I have also had to accept that my life won’t take the expected pattern or route.  The plan of mortgage at 22,married at 24, babies at 27 and house in the country by 44 just ain’t gonna happen;  I got waylaid via musicals and self-assessment tax returns!  But it isn’t a bad thing.  I may not have savings or a pension but I do have memories of performing for the Queen, singing on a film set and seeing my family applaud through the lights of a West End theatre.  Who else can say they met their other half when I was Jill and he was Jack and we got married 47 times one December!  This unstable, nomadic lifestyle is exotic and appealing to your “normal” friends who have settled down.  I work from mouse-ridden dressing rooms but they see celebrity cast mates and applause whereas I see cosy family meals to their mortgage responsibilities and rows!  The grass is always greener.....

So do I regret plugging away at this acting malarkey for over a decade?  The sacrifices are worth it because that ‘acting bug’ is still there; there seems to be no treatment and despite my protestations, I may be terminal.  I may not get to the final act, especially as my 31 year old ovaries kick in, but I hope I can convince you that all your dreams and aspirations can come true.  It is possible get paid to do what you love and with just a bit adjustment and understanding to find the ‘happy ever after!’

You’ve experienced my first jobs with me in my column “Into The Profession”; jaunts at Edinburgh Festival, endless battles with auditions, achieving West End dreams and producing my own play.  But as The Fourthwall Magazine enters a new phase, so do I; this “working actress” is constantly navigating to find that Holy Grail called the work/life balance and although the nearest I am to finding it currently is in a performance of Spamalot, I am hopeful that it is possible.  I am still learning, dreaming, failing and will be until the day I retire, which as a self-employed thesp is not too far away from the final stop in the graveyard!  Over the next few columns I’ll confide my struggle with balancing two careers in writing and acting and trying to find work when ‘out-of-work.’  And please do let me know any questions you may have about the big bad world of performing and I’ll try to incorporate them into my columns, after all, in the wise words of Zac Efron in High School Musical, “We’re all in this together....!”

check out the brilliant Fourthwall Magazine at www.fourthwallmagazine.co.uk 

1 comment:

  1. Excellent blog Miss Gibb.

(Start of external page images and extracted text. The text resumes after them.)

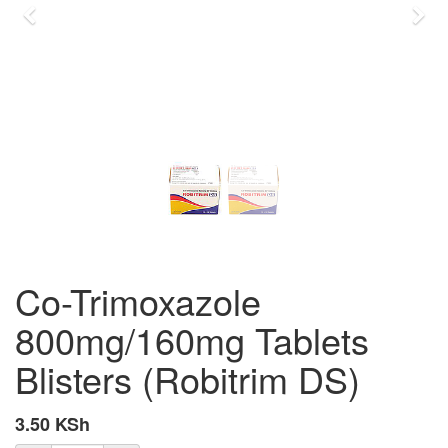
Previous
Nex
Co-Trimoxazole
800mg/160mg Tablets
Blisters (Robitrim DS)
3.50
KSh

I've been having a bit of acting nostalgia and wondering if I did the right thing by packing it all in. Your honest comments have confirmed to me that I have done the right thing because there are just too many family and friend type occasions that I couldn't bare to miss, as you discuss.
    When you go to Drama school, I just don't think you understand how difficult it is to live life out of acting work - for me it was far too hard and the pleasure and relief of having a (far too small) pay packet each month is too alluring!
    But I do so miss the stage, the lights, the applause, the rehearsal period and the creativity.